Jouw opdracht
Leg uit op welke gronden burgemeester en wethouders van Overbetuwe volgens het besluit over maatschappelijke ondersteuning tot vaststelling overgaan. Noem beide gronden uit de aanhef.

───── Brontekst

Regeling vervallen per 01-10-2010

Besluit voorzieningen maatschappelijke ondersteuning Overbetuwe 2009

Geldend van 13-01-2009 t/m 30-09-2010 met terugwerkende kracht vanaf 01-01-2009

Intitulé

Besluit voorzieningen maatschappelijke ondersteuning Overbetuwe 2009

Onderwerp: Besluit voorzieningen maatschappelijke ondersteuning Overbetuwe 2009

Ons kenmerk: 08bwb01026

Burgemeester en wethouders van de gemeente Overbetuwe;

gelezen het advies van de Cliëntenraad WMO Overbetuwe van 9 januari 2009;

gelet op de Verordening voorzieningen maatschappelijke ondersteuning gemeente Overbetuwe 2008;

b e s l u i t e n :

vast te stellen de

Besluit voorzieningen maatschappelijke ondersteuning Overbetuwe 2009

Hoofdstuk 1 Algemene bepalingen

Artikel 1 Begripsomschrijvingen

Dit besluit verstaat onder:

  • a.

    de wet: de Wet maatschappelijke ondersteuning;

  • b.

    de verordening: de Verordening voorzieningen maatschappelijke ondersteuning gemeente Overbetuwe 2008;

  • c.

    het besluit: het Besluit voorzieningen maatschappelijke ondersteuning Overbetuwe 2009;

  • d.

    college: het college van burgemeester en wethouders;

  • e.

    collectieve vervoersvoorziening: het systeem van collectief vraagafhankelijk vervoer, zoals verzorgd door de stadsregiotaxi SRAN;

  • f.

──────────
───── Regels

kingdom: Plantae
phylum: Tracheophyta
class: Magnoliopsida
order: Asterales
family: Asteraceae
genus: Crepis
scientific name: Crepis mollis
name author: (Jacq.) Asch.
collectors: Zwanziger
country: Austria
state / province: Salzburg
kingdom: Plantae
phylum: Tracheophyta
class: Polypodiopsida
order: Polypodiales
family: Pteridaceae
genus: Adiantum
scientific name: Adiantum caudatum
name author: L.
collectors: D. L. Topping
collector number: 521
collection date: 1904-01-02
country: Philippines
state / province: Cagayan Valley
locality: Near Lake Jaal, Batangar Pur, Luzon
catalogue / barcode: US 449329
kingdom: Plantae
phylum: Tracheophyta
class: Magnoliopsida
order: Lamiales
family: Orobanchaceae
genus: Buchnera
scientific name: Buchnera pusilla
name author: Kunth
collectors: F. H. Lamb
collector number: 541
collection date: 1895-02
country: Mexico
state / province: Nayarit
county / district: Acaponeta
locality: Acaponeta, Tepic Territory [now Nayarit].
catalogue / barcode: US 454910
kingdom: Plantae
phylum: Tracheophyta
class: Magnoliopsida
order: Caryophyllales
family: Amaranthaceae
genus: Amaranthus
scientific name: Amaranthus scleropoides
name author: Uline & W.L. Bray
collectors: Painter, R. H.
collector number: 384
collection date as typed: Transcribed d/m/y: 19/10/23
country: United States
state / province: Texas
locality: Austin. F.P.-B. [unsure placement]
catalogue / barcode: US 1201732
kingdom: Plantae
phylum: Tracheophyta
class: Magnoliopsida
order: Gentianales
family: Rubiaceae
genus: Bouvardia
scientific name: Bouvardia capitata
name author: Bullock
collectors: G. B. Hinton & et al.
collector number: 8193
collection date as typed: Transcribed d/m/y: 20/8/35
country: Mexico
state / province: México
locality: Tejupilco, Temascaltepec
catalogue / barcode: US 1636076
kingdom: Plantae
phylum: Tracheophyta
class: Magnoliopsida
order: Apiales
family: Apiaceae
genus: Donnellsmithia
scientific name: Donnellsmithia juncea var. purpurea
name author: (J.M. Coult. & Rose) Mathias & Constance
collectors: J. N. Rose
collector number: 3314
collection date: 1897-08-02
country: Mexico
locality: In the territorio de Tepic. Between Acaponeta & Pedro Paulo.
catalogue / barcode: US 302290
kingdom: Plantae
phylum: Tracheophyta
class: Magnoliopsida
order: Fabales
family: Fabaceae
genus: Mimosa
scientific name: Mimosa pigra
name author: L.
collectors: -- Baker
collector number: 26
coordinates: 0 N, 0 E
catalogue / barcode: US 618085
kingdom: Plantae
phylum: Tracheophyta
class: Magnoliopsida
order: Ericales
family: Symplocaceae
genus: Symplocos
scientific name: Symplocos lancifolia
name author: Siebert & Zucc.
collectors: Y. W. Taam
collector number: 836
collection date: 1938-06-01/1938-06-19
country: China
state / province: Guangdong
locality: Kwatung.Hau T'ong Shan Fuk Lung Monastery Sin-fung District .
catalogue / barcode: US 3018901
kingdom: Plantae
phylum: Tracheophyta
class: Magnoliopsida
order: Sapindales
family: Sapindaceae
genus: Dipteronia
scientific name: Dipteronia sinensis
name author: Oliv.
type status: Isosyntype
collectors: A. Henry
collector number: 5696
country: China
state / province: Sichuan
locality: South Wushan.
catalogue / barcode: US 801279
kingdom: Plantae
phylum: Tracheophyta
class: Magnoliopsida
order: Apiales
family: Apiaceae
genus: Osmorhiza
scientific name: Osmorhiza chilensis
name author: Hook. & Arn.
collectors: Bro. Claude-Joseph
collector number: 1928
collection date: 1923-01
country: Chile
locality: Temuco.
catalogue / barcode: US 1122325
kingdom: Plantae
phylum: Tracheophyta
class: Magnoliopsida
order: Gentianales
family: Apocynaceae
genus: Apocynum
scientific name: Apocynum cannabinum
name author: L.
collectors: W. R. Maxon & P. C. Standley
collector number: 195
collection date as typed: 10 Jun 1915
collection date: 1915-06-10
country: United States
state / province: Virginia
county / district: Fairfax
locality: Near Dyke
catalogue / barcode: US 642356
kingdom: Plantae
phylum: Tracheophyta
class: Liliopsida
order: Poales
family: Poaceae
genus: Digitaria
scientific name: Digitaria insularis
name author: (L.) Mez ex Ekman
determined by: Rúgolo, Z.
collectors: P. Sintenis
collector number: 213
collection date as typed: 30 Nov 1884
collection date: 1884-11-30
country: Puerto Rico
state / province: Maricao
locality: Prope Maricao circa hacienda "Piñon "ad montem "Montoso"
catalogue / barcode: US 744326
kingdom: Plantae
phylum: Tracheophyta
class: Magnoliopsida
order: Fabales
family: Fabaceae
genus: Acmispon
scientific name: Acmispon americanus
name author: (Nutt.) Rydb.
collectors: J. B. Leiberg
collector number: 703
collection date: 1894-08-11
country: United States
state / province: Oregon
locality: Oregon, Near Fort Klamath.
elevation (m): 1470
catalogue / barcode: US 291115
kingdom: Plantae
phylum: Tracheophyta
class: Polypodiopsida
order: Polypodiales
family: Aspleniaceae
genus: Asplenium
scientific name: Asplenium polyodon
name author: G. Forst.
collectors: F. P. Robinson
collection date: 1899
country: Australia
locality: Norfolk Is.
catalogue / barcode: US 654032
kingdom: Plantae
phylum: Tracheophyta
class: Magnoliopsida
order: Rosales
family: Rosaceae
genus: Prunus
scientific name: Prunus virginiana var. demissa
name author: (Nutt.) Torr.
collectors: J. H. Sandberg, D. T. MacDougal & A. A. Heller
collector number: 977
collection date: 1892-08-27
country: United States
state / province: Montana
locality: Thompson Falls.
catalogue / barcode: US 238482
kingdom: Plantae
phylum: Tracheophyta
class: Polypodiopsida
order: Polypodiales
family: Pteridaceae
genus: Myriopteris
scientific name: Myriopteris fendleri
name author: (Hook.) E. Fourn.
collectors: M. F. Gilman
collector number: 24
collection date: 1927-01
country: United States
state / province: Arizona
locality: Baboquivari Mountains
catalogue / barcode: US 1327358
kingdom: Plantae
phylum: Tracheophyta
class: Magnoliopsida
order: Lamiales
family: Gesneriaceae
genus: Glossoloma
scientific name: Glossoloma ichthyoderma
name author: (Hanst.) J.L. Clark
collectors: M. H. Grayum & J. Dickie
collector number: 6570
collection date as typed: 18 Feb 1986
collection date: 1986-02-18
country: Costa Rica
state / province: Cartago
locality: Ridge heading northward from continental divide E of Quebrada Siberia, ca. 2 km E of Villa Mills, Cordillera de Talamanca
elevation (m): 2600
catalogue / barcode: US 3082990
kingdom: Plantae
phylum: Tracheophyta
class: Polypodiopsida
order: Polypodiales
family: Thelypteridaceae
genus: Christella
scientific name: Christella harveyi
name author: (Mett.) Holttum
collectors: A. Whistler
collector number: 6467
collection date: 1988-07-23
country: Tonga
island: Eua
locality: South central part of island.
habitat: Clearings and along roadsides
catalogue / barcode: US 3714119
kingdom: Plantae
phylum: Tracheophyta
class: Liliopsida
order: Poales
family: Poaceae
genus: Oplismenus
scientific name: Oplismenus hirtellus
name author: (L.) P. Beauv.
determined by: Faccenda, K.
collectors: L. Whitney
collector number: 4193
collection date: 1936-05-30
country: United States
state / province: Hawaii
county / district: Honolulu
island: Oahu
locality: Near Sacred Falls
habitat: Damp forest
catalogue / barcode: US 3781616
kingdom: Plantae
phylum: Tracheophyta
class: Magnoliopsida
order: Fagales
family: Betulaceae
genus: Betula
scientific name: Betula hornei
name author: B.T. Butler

──────────

Uitgewerkte oplossing
Burgemeester en wethouders stellen het besluit vast nadat zij het advies van de Cliëntenraad WMO Overbetuwe van 9 januari 2009 hebben gelezen. Daarnaast letten zij op de Verordening voorzieningen maatschappelijke ondersteuning gemeente Overbetuwe 2008.